▶ _Excerpt provided_

· · ·

# Delonghi Magnifica S Not Working



## cneedelman (Sep 9, 2018)

Here is the issue with an ECAM 2321. I did a descaling recently and now sometimes when I try to make a coffee, I hear the grinding, the infuser, the pump starts and then slowly peters out, No coffee, the grounds light, water light and caution triangle light all come on. The puck is discarded and there is water in the collection bin. I've descaled again and again and flushed with fresh water through the frother. Eventually I was able to get water to come through during the rinse and was able to make coffee, but intermittently I'll have the same problem...pump peters out and no coffee. Any ideas?


----------



## DavecUK (Aug 6, 2013)

cneedelman said:


> Here is the issue with an ECAM 2321. I did a descaling recently and now sometimes when I try to make a coffee, I hear the grinding, the infuser, the pump starts and then slowly peters out, No coffee, the grounds light, water light and caution triangle light all come on. The puck is discarded and there is water in the collection bin. I've descaled again and again and flushed with fresh water through the frother. Eventually I was able to get water to come through during the rinse and was able to make coffee, but intermittently I'll have the same problem...pump peters out and no coffee. Any ideas?

· · ·

▶ _Records for this task_
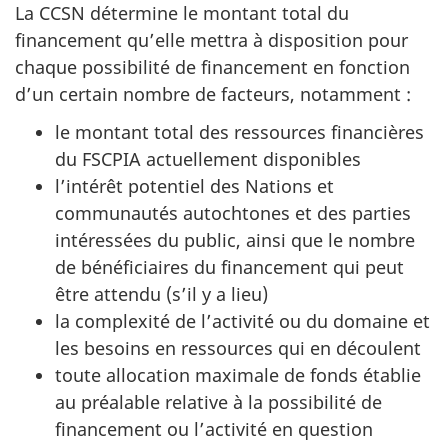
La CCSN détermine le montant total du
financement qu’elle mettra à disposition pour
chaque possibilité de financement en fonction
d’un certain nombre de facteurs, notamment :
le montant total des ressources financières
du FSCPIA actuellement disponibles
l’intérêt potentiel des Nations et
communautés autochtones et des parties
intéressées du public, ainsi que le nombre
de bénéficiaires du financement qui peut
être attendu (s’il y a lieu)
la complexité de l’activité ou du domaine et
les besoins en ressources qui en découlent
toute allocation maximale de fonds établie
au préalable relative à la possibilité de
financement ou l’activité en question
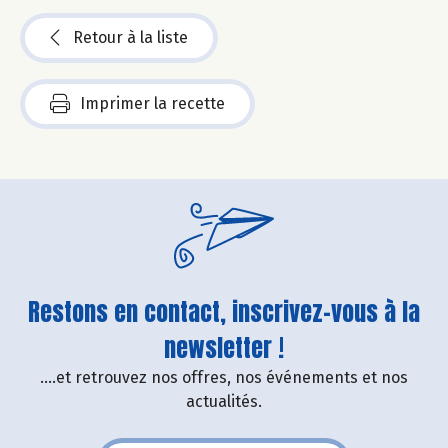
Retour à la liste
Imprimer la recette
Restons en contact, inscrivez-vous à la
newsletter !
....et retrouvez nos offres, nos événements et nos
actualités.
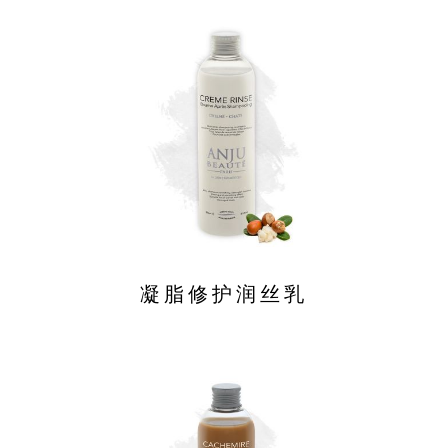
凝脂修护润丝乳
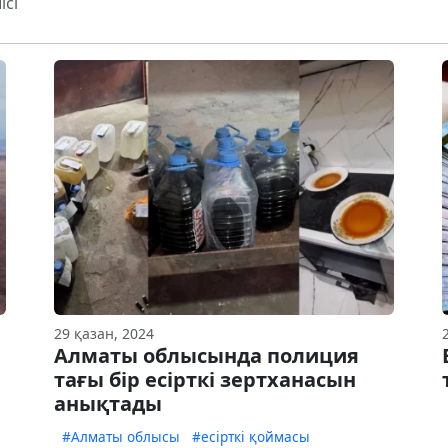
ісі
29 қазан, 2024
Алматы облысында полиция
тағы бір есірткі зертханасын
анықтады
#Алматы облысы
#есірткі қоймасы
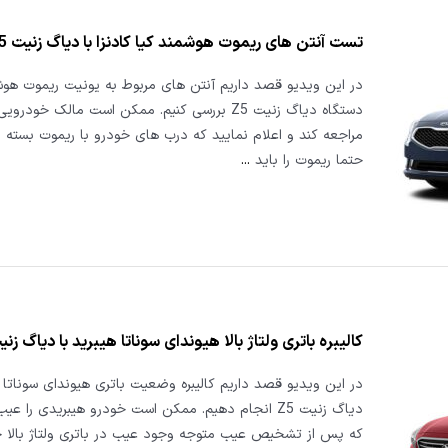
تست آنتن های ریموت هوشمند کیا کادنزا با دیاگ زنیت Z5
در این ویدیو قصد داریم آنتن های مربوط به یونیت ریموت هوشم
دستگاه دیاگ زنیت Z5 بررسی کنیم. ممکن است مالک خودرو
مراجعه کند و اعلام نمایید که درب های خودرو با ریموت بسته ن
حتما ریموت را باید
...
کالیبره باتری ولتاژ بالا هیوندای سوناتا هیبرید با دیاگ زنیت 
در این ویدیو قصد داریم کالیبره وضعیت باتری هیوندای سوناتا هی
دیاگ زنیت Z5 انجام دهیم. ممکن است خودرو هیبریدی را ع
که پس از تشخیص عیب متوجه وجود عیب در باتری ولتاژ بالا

· · ·

▶ _Problems and tasks_
1. Reproduce the Delonghi Magnifica S thread in full, word for word.
2. How many lines in the rows contain the string "есірткі"? Reply with the number alone.

▶ _Outputs in order_
1.
# Delonghi Magnifica S Not Working



## cneedelman (Sep 9, 2018)

Here is the issue with an ECAM 2321. I did a descaling recently and now sometimes when I try to make a coffee, I hear the grinding, the infuser, the pump starts and then slowly peters out, No coffee, the grounds light, water light and caution triangle light all come on. The puck is discarded and there is water in the collection bin. I've descaled again and again and flushed with fresh water through the frother. Eventually I was able to get water to come through during the rinse and was able to make coffee, but intermittently I'll have the same problem...pump peters out and no coffee. Any ideas?


----------



## DavecUK (Aug 6, 2013)

cneedelman said:


> Here is the issue with an ECAM 2321. I did a descaling recently and now sometimes when I try to make a coffee, I hear the grinding, the infuser, the pump starts and then slowly peters out, No coffee, the grounds light, water light and caution triangle light all come on. The puck is discarded and there is water in the collection bin. I've descaled again and again and flushed with fresh water through the frother. Eventually I was able to get water to come through during the rinse and was able to make coffee, but intermittently I'll have the same problem...pump peters out and no coffee. Any ideas?

2. 2